Saturday, July 10, 2010

Tenute Silvio Nardi ed il Real Tuscany Shire


Il luogo è uno di quelli che ti aspetti da una cartolina che ritrae la natura toscana.
Strade bianche, alberi, campi di grano e addirittura cerbiatti che ti attraversano la strada. Un luogo dove tra casa e casa, là dove ce ne sono, si misura almeno 1 km.

Sì forse faceva un pò troppo caldo per andare a visitare un'azienda come questa, che non è proprio famosa per i bianchi o comunque vini leggeri, ma come fai a non direi di sì quando ti chiedono se vuoi andare a visitare l'azienda produttrice di un vino che circa un centinaio di post fa lo avevo messo nella top 10 dei miei preferiti di un determinato vitigno e luogo? Fa caldo sì, ma man mano che ti addentri nel verde e ti rendi conto che questo potrebbe essere tranquillamente il luogo dove hanno girato Non ci resta che piangere, aspettandoti di veder passare un cavaliere a cavallo, dimentichi il caldo e ti ricordi bene dove sei.
Siamo nei pressi di Montalcino e l'azienda è Silvio Nardi, dal paesaggio capisci perché gli stranieri si innamorano così tanto della Toscana ed incontrando Emanuele Nardi, nipote del mitico Silvio, ti rendi conto del perché in questa azienda si fa il vino buono. Un'azienda che fa il vino buono nell'eccellenza Toscana, non è da tutti poterlo dire, bhé qua, anche se loro non lo dicono per modestia, qua fanno uno dei Brunello di Montalcino che a mio avviso è un'icona del far le cose per bene.
Ma passiamo alla visita...
Arrivato in questo splendido posto vengo accolto da Emanuele che mi spiega un pò la struttura delle Tenute Silvio Nardi, per l'esattezza tre, che si estendono in tre diversi appezzamenti, da Ovest ad Est di Montalcino, da Casale del Bosco, cuore dell'azienda, prima tenuta comprata da Silvio Nardi come tenuta di caccia della famiglia, a Manachiara e Colombaiolo. In queste tre Tenute viene vinificato principalmente Sangiovese, anzi, Sangioveto, come veniva chiamato un tempo.

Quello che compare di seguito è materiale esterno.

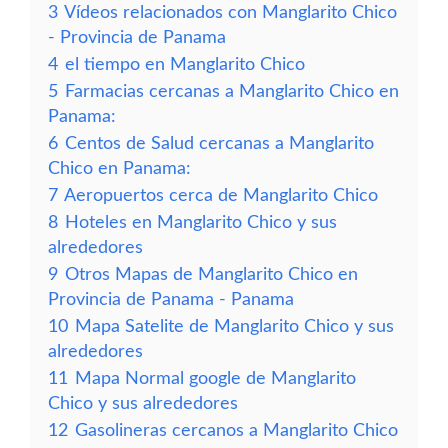
3
Vídeos relacionados con Manglarito Chico
- Provincia de Panama
4
el tiempo en Manglarito Chico
5
Farmacias cercanas a Manglarito Chico en
Panama:
6
Centos de Salud cercanas a Manglarito
Chico en Panama:
7
Aeropuertos cerca de Manglarito Chico
8
Hoteles en Manglarito Chico y sus
alrededores
9
Otros Mapas de Manglarito Chico en
Provincia de Panama - Panama
10
Mapa Satelite de Manglarito Chico y sus
alrededores
11
Mapa Normal google de Manglarito
Chico y sus alrededores
12
Gasolineras cercanos a Manglarito Chico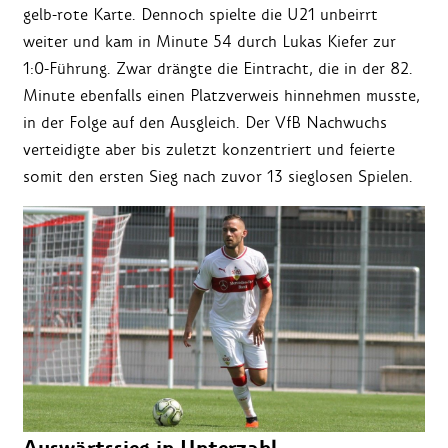
gelb-rote Karte. Dennoch spielte die U21 unbeirrt
weiter und kam in Minute 54 durch Lukas Kiefer zur
1:0-Führung. Zwar drängte die Eintracht, die in der 82.
Minute ebenfalls einen Platzverweis hinnehmen musste,
in der Folge auf den Ausgleich. Der VfB Nachwuchs
verteidigte aber bis zuletzt konzentriert und feierte
somit den ersten Sieg nach zuvor 13 sieglosen Spielen.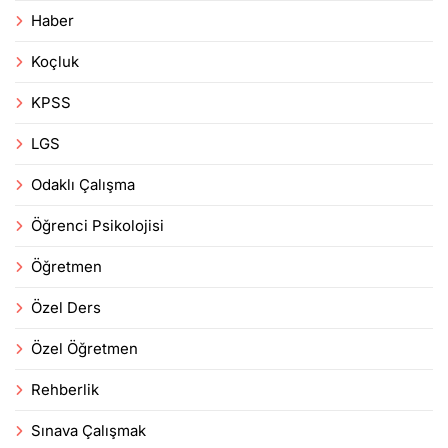
Haber
Koçluk
KPSS
LGS
Odaklı Çalışma
Öğrenci Psikolojisi
Öğretmen
Özel Ders
Özel Öğretmen
Rehberlik
Sınava Çalışmak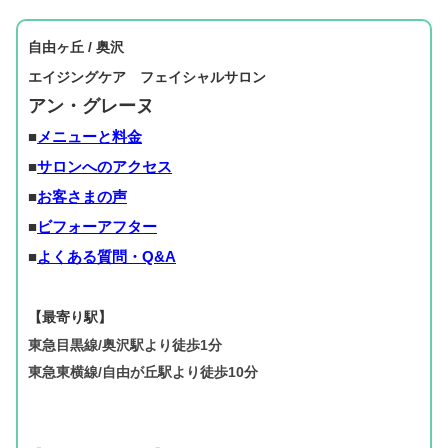
自由ヶ丘 / 奥沢
エイジングケア フェイシャルサロン
アン・グレーヌ
■
メニューと料金
■
サロンへのアクセス
■
お客さまの声
■
ビフォーアフター
■
よくある質問・Q&A
【最寄り駅】
東急目黒線/奥沢駅より徒歩1分
東急東横線/自由が丘駅より徒歩10分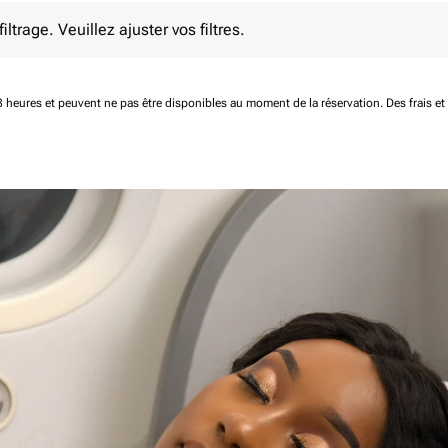
e. Veuillez ajuster vos filtres.
ltrage. Veuillez ajuster vos filtres.
 48 heures et peuvent ne pas être disponibles au moment de la réservation.
Des frais e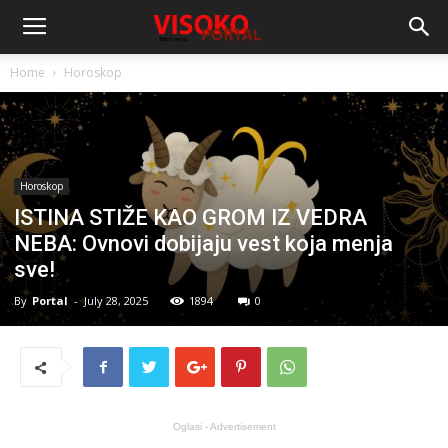
Home
Horoskop
Horoskop
ISTINA STIŽE KAO GROM IZ VEDRA
NEBA: Ovnovi dobijaju vest koja menja
sve!
By
Portal
-
July 28, 2025
1894
0
Oglasi - Advertisement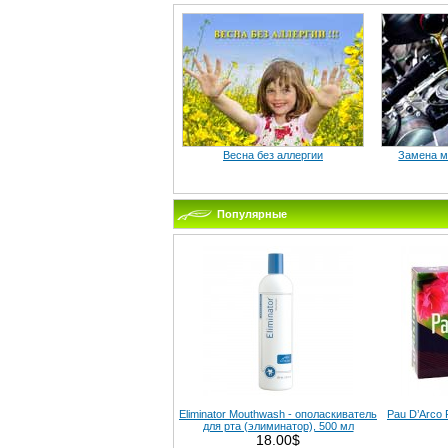
Весна без аллергии
Замена ма
Популярные
Eliminator Mouthwash - ополаскиватель
Pau D’Arco 
для рта (элиминатор), 500 мл
18.00$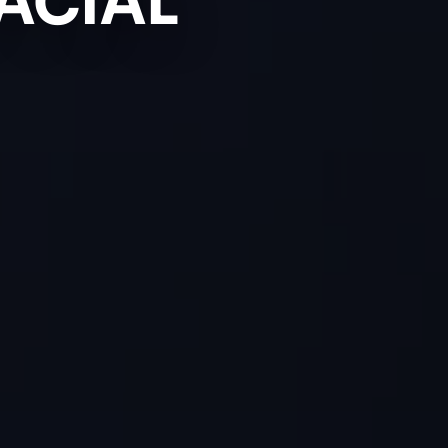
ACIAL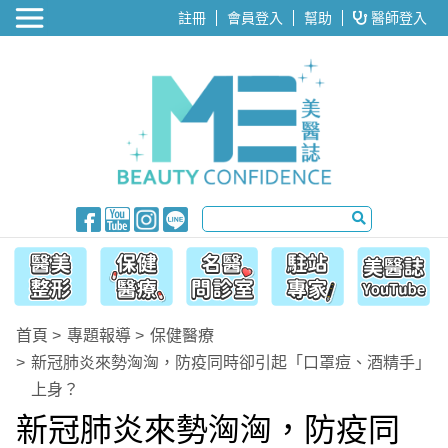
醫美整形
註冊
會員登入
幫助
醫師登入
首頁
專題報導
保健醫療
新冠肺炎來勢洶洶，防疫同時卻引起「口罩痘、酒精手」
上身？
新冠肺炎來勢洶洶，防疫同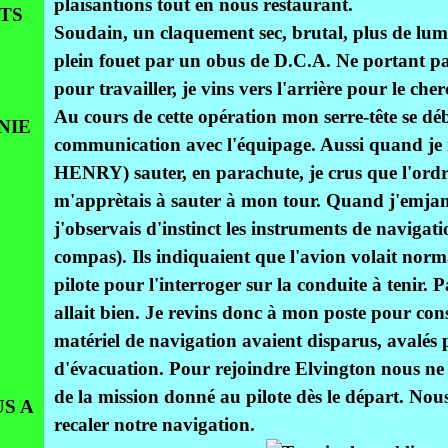
plaisantions tout en nous restaurant.
TS
Soudain, un claquement sec, brutal, plus de lumi
plein fouet par un obus de D.C.A. Ne portant p
pour travailler, je vins vers l'arrière pour le ch
Au cours de cette opération mon serre-tête se dé
NIE
communication avec l'équipage. Aussi quand je r
HENRY) sauter, en parachute, je crus que l'ordre
m'apprètais à sauter à mon tour. Quand j'emjam
j'observais d'instinct les instruments de navigat
compas). Ils indiquaient que l'avion volait nor
pilote pour l'interroger sur la conduite à tenir. P
allait bien. Je revins donc à mon poste pour const
matériel de navigation avaient disparus, avalés p
d'évacuation. Pour rejoindre Elvington nous ne 
de la mission donné au pilote dès le départ. N
S A
recaler notre navigation.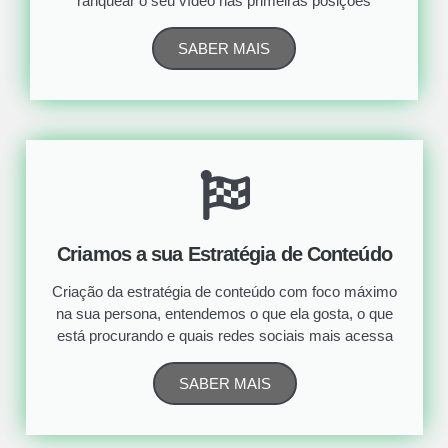
ranquear o seu vídeo nas primeiras posições
SABER MAIS
Criamos a sua Estratégia de Conteúdo
Criação da estratégia de conteúdo com foco máximo
na sua persona, entendemos o que ela gosta, o que
está procurando e quais redes sociais mais acessa
SABER MAIS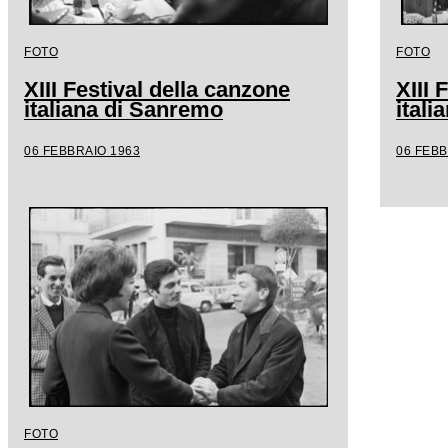
FOTO
FOTO
XIII Festival della canzone
XIII 
italiana di Sanremo
ital
06 FEBBRAIO 1963
06 FEBB
FOTO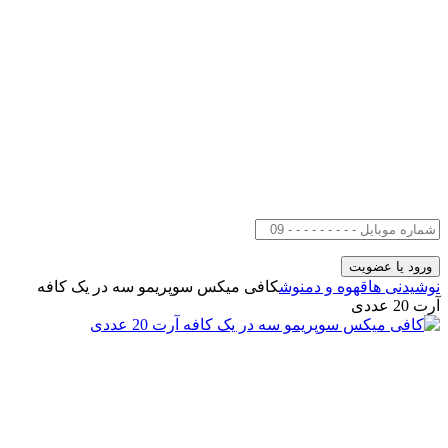
نوشیدنی ها
قهوه و دمنوش
کافی میکس سوپریمو سه در یک کافه
آرت 20 عددی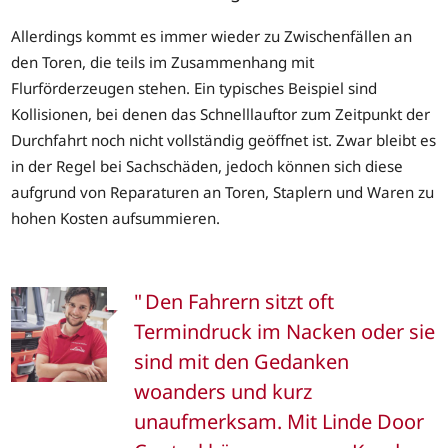
Allerdings kommt es immer wieder zu Zwischenfällen an
den Toren, die teils im Zusammenhang mit
Flurförderzeugen stehen. Ein typisches Beispiel sind
Kollisionen, bei denen das Schnelllauftor zum Zeitpunkt der
Durchfahrt noch nicht vollständig geöffnet ist. Zwar bleibt es
in der Regel bei Sachschäden, jedoch können sich diese
aufgrund von Reparaturen an Toren, Staplern und Waren zu
hohen Kosten aufsummieren.
Den Fahrern sitzt oft
Termindruck im Nacken oder sie
sind mit den Gedanken
woanders und kurz
unaufmerksam. Mit Linde Door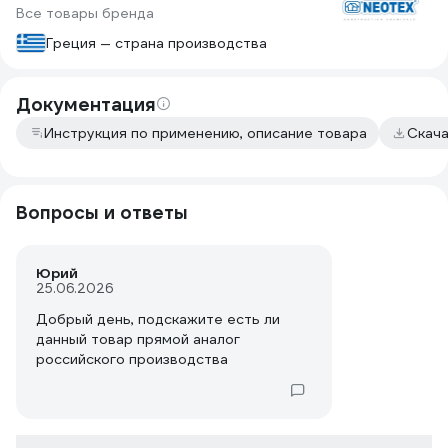
Все товары бренда
Греция — страна производства
Документация
Инструкция по применению, описание товара
Скач
Вопросы и ответы
Юрий
25.06.2026
Добрый день, подскажите есть ли
данный товар прямой аналог
российского производства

Inutile dire che la produzione principale dell'azienda è Brunello di Montalcino che viene vinificato e affinato tutto in un'unica tenuta, appunto dove mi sono trovato, a Casale del Bosco. Facendo il giro delle cantine ti rendi conto che in questa azienda si lavora davvero, capita molto spesso di imbattersi in aziende dove le cantine sembrano dei musei, e lì ti chiedi, cavolo! tutto molto bello, ma dove che lavorano questi qua? :), mentre da Silvio Nardi senti il profumo del vino, l'odore della cantina, devi stare attento a dove metti i piedi perché ci sono pompe o attrezzi da lavoro ovunque...



Finito il tour delle vasche di vinificazione e affinamento Emanule mi porta nello scrigno segreto dell'azienda, la cantina antica, un magico cunicolo del '700 fatto in pietra con una temperatura di 16° per tutto l'anno e dove l'umidità è altissima, così tanto che qualche goccia mi cade in testa, in questo luogo riposa il Manachiara ed il Poggio Doria, sì lo so, vi chiederete che cos'è il Poggio Doria, lo spiegherò meglio dopo, posso soltanto anticiparvi che sarà il nuovo nato di Casa Silvio Nardi e che sta riposando un annetto in più rispetto al Manachiara...

1 comment:

  1. Concordo..davvero una gran bella azienda che ho conosciuto poche settimane fa. Che bello ritrovare la toscana autenticità del Sangiovese: davvero piacevole anche il Rosso..particolare non da poco visto che chi lavora bene si vede anche dai vini più semplici...voi che dite???